**Exercise objective:** Each of the entries below is to be written out exactly, and the images skipped.

**Records for this task:**

******************************

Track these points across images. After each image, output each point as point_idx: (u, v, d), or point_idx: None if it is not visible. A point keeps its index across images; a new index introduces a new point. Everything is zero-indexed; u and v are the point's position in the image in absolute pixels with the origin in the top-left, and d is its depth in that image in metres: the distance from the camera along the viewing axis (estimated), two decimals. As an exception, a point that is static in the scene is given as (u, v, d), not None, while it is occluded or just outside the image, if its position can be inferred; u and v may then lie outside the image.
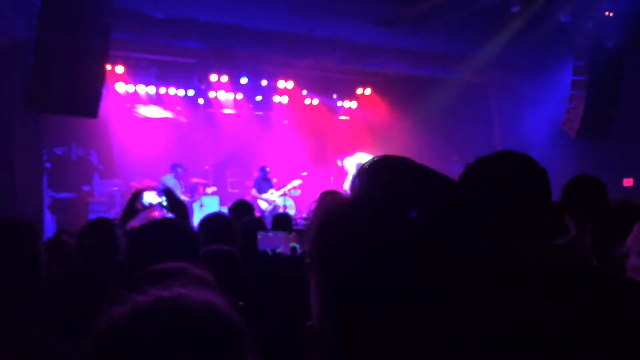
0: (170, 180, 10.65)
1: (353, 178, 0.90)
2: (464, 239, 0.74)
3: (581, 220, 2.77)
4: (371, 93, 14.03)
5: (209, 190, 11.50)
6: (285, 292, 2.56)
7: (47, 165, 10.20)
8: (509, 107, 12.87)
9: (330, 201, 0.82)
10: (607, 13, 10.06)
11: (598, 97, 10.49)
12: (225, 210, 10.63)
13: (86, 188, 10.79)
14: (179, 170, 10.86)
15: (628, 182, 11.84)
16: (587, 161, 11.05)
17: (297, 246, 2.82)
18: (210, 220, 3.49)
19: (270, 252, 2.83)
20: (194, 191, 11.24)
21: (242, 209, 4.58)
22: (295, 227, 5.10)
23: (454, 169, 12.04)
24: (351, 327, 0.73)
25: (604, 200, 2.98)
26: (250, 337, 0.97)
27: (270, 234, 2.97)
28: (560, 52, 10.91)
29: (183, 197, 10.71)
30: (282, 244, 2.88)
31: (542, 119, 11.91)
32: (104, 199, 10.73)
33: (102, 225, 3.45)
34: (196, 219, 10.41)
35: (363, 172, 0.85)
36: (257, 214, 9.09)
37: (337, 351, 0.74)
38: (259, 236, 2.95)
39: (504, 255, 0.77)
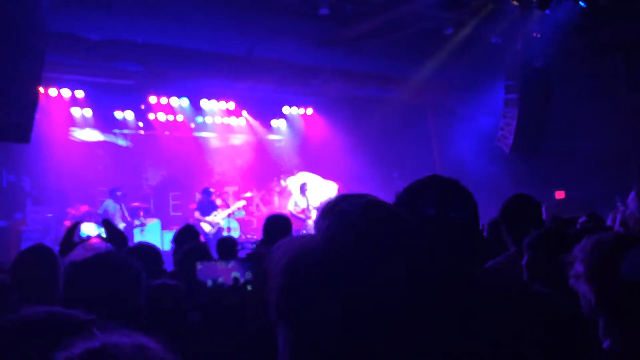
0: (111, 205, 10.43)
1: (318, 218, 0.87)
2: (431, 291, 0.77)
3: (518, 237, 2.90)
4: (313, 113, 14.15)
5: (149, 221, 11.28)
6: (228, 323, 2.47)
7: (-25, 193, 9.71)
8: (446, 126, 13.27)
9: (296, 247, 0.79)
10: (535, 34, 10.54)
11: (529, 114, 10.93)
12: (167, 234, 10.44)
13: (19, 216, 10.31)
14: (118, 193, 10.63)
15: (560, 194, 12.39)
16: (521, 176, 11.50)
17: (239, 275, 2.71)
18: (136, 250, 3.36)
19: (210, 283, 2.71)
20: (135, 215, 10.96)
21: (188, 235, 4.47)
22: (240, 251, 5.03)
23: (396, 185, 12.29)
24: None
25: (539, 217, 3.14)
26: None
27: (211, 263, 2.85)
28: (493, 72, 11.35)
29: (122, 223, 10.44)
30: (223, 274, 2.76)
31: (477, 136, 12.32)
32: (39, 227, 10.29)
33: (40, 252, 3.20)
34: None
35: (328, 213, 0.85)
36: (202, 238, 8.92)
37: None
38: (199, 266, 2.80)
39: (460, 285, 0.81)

******************************

**Answer box:**
Track these points across images. After each image, output each point as point_idx: (u, v, d), or point_idx: None if it is not visible. A point keeps its index across images; a new index introduces a new point. Everything is zero-indexed; u and v are the point's position in the image in absolute pixels with the origin in the top-left, and d is its depth in that image in metres: the distance from the camera along the viewing axis (estimated), two decimals. As an exception, a point that is static in the scene is given as (u, v, d), not None, while it is occluded or just outside the image, if its position can be inferred; u and v may then lie outside the image.
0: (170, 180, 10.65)
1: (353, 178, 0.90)
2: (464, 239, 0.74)
3: (581, 220, 2.77)
4: (371, 93, 14.03)
5: (209, 190, 11.50)
6: (285, 292, 2.56)
7: (47, 165, 10.20)
8: (509, 107, 12.87)
9: (330, 201, 0.82)
10: (607, 13, 10.06)
11: (598, 97, 10.49)
12: (225, 210, 10.63)
13: (86, 188, 10.79)
14: (179, 170, 10.86)
15: (628, 182, 11.84)
16: (587, 161, 11.05)
17: (297, 246, 2.82)
18: (210, 220, 3.49)
19: (270, 252, 2.83)
20: (194, 191, 11.24)
21: (242, 209, 4.58)
22: (295, 227, 5.10)
23: (454, 169, 12.04)
24: (351, 327, 0.73)
25: (604, 200, 2.98)
26: (250, 337, 0.97)
27: (270, 234, 2.97)
28: (560, 52, 10.91)
29: (183, 197, 10.71)
30: (282, 244, 2.88)
31: (542, 119, 11.91)
32: (104, 199, 10.73)
33: (102, 225, 3.45)
34: (196, 219, 10.41)
35: (363, 172, 0.85)
36: (257, 214, 9.09)
37: (337, 351, 0.74)
38: (259, 236, 2.95)
39: (504, 255, 0.77)
0: (111, 205, 10.43)
1: (318, 218, 0.87)
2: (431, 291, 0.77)
3: (518, 237, 2.90)
4: (313, 113, 14.15)
5: (149, 221, 11.28)
6: (228, 323, 2.47)
7: (-25, 193, 9.71)
8: (446, 126, 13.27)
9: (296, 247, 0.79)
10: (535, 34, 10.54)
11: (529, 114, 10.93)
12: (167, 234, 10.44)
13: (19, 216, 10.31)
14: (118, 193, 10.63)
15: (560, 194, 12.39)
16: (521, 176, 11.50)
17: (239, 275, 2.71)
18: (136, 250, 3.36)
19: (210, 283, 2.71)
20: (135, 215, 10.96)
21: (188, 235, 4.47)
22: (240, 251, 5.03)
23: (396, 185, 12.29)
24: None
25: (539, 217, 3.14)
26: None
27: (211, 263, 2.85)
28: (493, 72, 11.35)
29: (122, 223, 10.44)
30: (223, 274, 2.76)
31: (477, 136, 12.32)
32: (39, 227, 10.29)
33: (40, 252, 3.20)
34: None
35: (328, 213, 0.85)
36: (202, 238, 8.92)
37: None
38: (199, 266, 2.80)
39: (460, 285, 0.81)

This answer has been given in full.